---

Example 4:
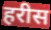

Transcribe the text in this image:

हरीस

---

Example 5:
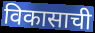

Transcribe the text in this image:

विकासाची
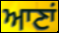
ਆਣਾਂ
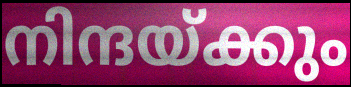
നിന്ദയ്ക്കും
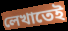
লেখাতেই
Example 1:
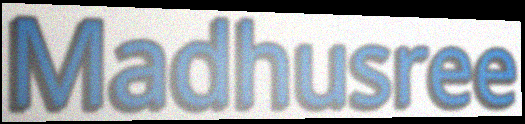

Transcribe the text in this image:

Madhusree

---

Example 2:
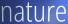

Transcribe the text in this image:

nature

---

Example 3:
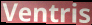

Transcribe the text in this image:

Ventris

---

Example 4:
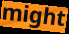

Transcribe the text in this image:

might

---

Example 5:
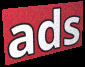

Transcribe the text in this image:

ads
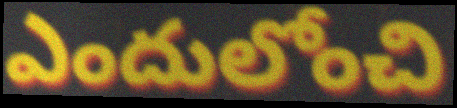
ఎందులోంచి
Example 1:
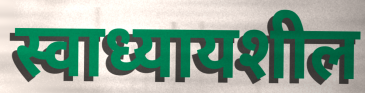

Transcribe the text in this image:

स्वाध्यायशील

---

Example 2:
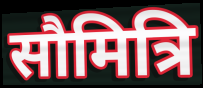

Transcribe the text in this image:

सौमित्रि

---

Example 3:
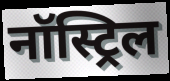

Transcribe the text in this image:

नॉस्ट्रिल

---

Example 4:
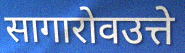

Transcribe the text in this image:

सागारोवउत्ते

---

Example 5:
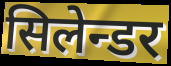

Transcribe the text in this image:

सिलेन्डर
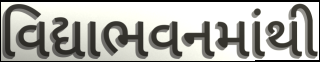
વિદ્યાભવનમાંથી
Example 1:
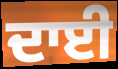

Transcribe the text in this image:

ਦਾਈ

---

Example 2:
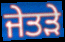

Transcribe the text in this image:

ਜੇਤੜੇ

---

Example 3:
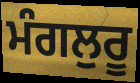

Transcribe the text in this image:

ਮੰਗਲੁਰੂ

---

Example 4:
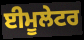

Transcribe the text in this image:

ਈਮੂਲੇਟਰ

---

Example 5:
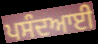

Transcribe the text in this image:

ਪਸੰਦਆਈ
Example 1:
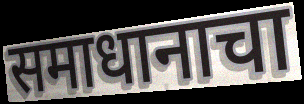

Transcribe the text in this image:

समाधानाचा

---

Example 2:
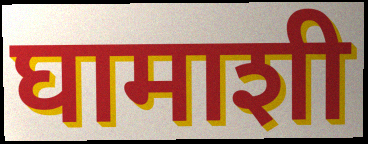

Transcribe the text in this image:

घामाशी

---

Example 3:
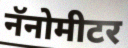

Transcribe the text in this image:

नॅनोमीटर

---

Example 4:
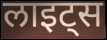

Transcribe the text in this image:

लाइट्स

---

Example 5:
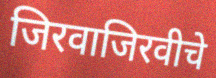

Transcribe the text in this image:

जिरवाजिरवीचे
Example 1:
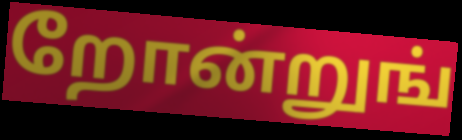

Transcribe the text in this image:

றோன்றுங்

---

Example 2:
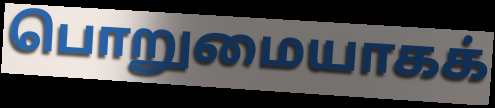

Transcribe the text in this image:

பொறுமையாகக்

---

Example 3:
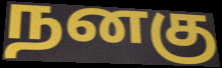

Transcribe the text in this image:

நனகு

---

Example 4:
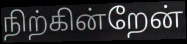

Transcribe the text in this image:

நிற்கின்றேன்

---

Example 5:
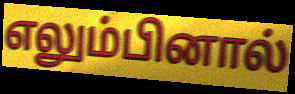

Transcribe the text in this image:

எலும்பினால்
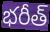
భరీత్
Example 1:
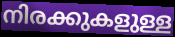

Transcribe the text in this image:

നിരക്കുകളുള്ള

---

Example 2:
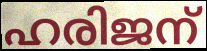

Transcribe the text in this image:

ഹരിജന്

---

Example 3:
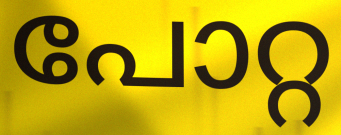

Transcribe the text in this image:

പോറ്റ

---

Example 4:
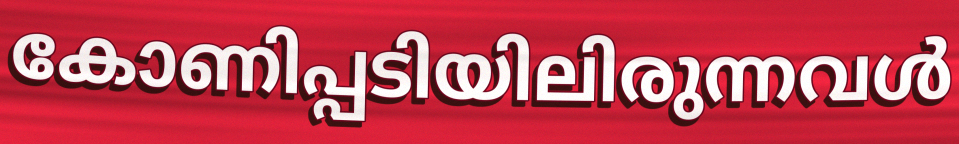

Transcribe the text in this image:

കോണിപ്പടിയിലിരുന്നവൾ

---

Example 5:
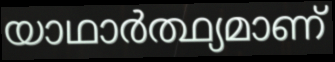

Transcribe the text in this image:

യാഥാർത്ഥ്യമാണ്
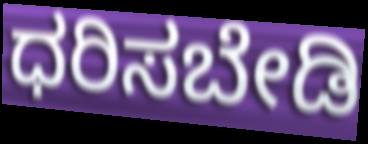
-- -- --
What you return must match the material above exactly, minus its pictures.

**Expected answer:**
---

Example 4:

Transcribe the text in this image:

हरीस

---

Example 5:

Transcribe the text in this image:

विकासाची
ਆਣਾਂ
നിന്ദയ്ക്കും
লেখাতেই
Example 1:

Transcribe the text in this image:

Madhusree

---

Example 2:

Transcribe the text in this image:

nature

---

Example 3:

Transcribe the text in this image:

Ventris

---

Example 4:

Transcribe the text in this image:

might

---

Example 5:

Transcribe the text in this image:

ads
ఎందులోంచి
Example 1:

Transcribe the text in this image:

स्वाध्यायशील

---

Example 2:

Transcribe the text in this image:

सौमित्रि

---

Example 3:

Transcribe the text in this image:

नॉस्ट्रिल

---

Example 4:

Transcribe the text in this image:

सागारोवउत्ते

---

Example 5:

Transcribe the text in this image:

सिलेन्डर
વિદ્યાભવનમાંથી
Example 1:

Transcribe the text in this image:

ਦਾਈ

---

Example 2:

Transcribe the text in this image:

ਜੇਤੜੇ

---

Example 3:

Transcribe the text in this image:

ਮੰਗਲੁਰੂ

---

Example 4:

Transcribe the text in this image:

ਈਮੂਲੇਟਰ

---

Example 5:

Transcribe the text in this image:

ਪਸੰਦਆਈ
Example 1:

Transcribe the text in this image:

समाधानाचा

---

Example 2:

Transcribe the text in this image:

घामाशी

---

Example 3:

Transcribe the text in this image:

नॅनोमीटर

---

Example 4:

Transcribe the text in this image:

लाइट्स

---

Example 5:

Transcribe the text in this image:

जिरवाजिरवीचे
Example 1:

Transcribe the text in this image:

றோன்றுங்

---

Example 2:

Transcribe the text in this image:

பொறுமையாகக்

---

Example 3:

Transcribe the text in this image:

நனகு

---

Example 4:

Transcribe the text in this image:

நிற்கின்றேன்

---

Example 5:

Transcribe the text in this image:

எலும்பினால்
భరీత్
Example 1:

Transcribe the text in this image:

നിരക്കുകളുള്ള

---

Example 2:

Transcribe the text in this image:

ഹരിജന്

---

Example 3:

Transcribe the text in this image:

പോറ്റ

---

Example 4:

Transcribe the text in this image:

കോണിപ്പടിയിലിരുന്നവൾ

---

Example 5:

Transcribe the text in this image:

യാഥാർത്ഥ്യമാണ്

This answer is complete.